SELECTED EXTRACT:
============================================================
Lab 17 - Literature Statistics Digital Humanities

Introduction

This assignment explores a field called Digital Humanities. It is a field in which liberal arts and computer science merges, and computer science takes an exploration of humanities to the next level. For example, machine learning is used to help rebuild frescoes when the damage is too great, or to explore archaeological dig sites to figure out the best spots to dig. Within literature, it is applied to the style of writing, to determine if the ideal response is provoked. Here at CSU, a researcher is looking at how to word emergency messages to firefighters in forest fire situations to make sure they get the information they need, at the right time, with minimal amounts of time spent. He is using machine learning to analyze the different messages. In the link above, they go into more examples.

For your assignment, you will develop a ‘fingerprint’ for different writers by analysing their use of words in their writing. While the assignment you are doing is considered only the first stage in such analysis, it is still a critical stage.

What You will Learn

Switch Statements
Using asserts in tests
Basic array access
Using multiple files
Using class level variables

Step 0 - Getting Starting

For the first step, it is important to look through all the files. As a reminder, you can see the various files by clicking the down arrow next to the drop file name in zybooks. You will notice there are three files that are read only. They are support files for the project but essential files. They are as follows.

Main.java

This file is the main driver for the program. If you look through it, you will notice that it process files as given to the program from the command line. What does that mean?

It means that in zybooks, you will see:

Run command
java Main Additional Arguments

Whatever you place in the Additional Arguments slot, get handed to the program as part of the String[] args parameter. In this case, we are going to type in name of files for it to read. The main program then reads the files and asks for the class you are creating, LitStats.java to collect data about those files.
============================================================
DATA EXTRACT:
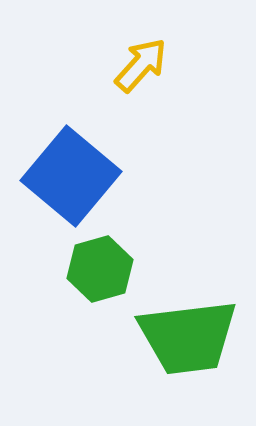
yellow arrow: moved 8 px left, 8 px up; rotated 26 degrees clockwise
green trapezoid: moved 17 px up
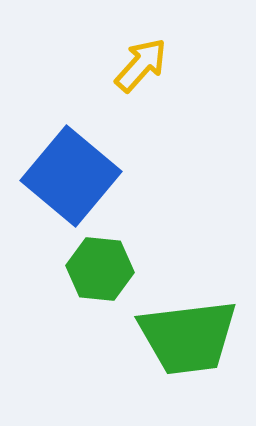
green hexagon: rotated 22 degrees clockwise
============================================================
WHAT YOU WILL DO:
**A.** Reproduce the literature statistics lab handout word for word, starting with "Lab 17 - Literature" and going on through "into more examples.".
**B.** Extend the literature statistics lab handout from the point where it stops.
The listing is drawn from a separate source.

RESPONSES BY TASK:
**A.**
Lab 17 - Literature Statistics Digital Humanities

Introduction

This assignment explores a field called Digital Humanities. It is a field in which liberal arts and computer science merges, and computer science takes an exploration of humanities to the next level. For example, machine learning is used to help rebuild frescoes when the damage is too great, or to explore archaeological dig sites to figure out the best spots to dig. Within literature, it is applied to the style of writing, to determine if the ideal response is provoked. Here at CSU, a researcher is looking at how to word emergency messages to firefighters in forest fire situations to make sure they get the information they need, at the right time, with minimal amounts of time spent. He is using machine learning to analyze the different messages. In the link above, they go into more examples.

**B.**
What files are available?

The following files are available for you to work with.

sonnet116.txt - Shakespeare’s Sonnet 116
sonnet134.txt - Shakespeare’s Sonnet 135
gatsby.txt - the entire Great Gatsby
raven.txt - Poe’s Raven (Nevermore)
stranger.txt - the entire Stranger in a Strangeland
hp.txt - The first chapter of Harry Potter and the Sorcerer’s Stone - The boy who lived
if.txt - the poem -If

If you wish to analyze the Raven, you would modify the additional arguments as follows:

Run command
java Main raven.txt

If you wanted to look at Raven and Harry Potter it would be:

Run command
java Main raven.txt hp.txt

In the zybooks terminal you can also type

run raven.txt hp.txt

WordDictionary.java

This class is read-only, as you do not have to modify anything in the file. What it does is read in a file called dictionary.txt that is based on the alt12dicts - the same dictionaries used in many auto spell-checkers such as the one in Word. WordDictionary is taking the first word seen and associating it with the part of speech. It then allows easy access to that word. The important sections of this file for you to know are the constants at the top of the file.

public static final String ADJECTIVE = "A"; //"adjective";
public static final String CONJUNCTION = "C"; //conjunction";
public static final String PRONOUN = "P"; //'"pronoun";
public static final String VERB =  "V"; //"verb";
public static final String NOUN = "N"; //"noun";
public static final String INTERJECTION = "I";
public static final String SPOKEN = "S"; // examples kinda, gonna
public static final String UNKNOWN = "xxUNKNOWNNxx";

You will end up accessing these constants by typing WordDictionary. for example:

case WordDictionary.ADJECTIVE:
  //do something 
  break;
case WordDictionary.VERB:

The other important part of WordDictionary is the method getWordType. A copy of it is here.

/**
 * Returns the type of the word based on the word passed it.
 * @param word word to check
 * @return Returns the part of speech. It will either match one of the ones listed in 
 *         the constant variables or UNKNOWN
 */
public String getWordType(String word) {
    if(dict.containsKey(word)) {
        return dict.get(word);
    }
    return UNKNOWN;
}

When called, this returns the part of speech of the passed in word (lowercase). The part of speech will match up with one of the constants above. To call this method, you will use code similar to the following (maybe not exactly).

String wordType = dictionary.getWordType(word);

The dictionary is the instance of the WordDictionary object that is created in LitStats.java.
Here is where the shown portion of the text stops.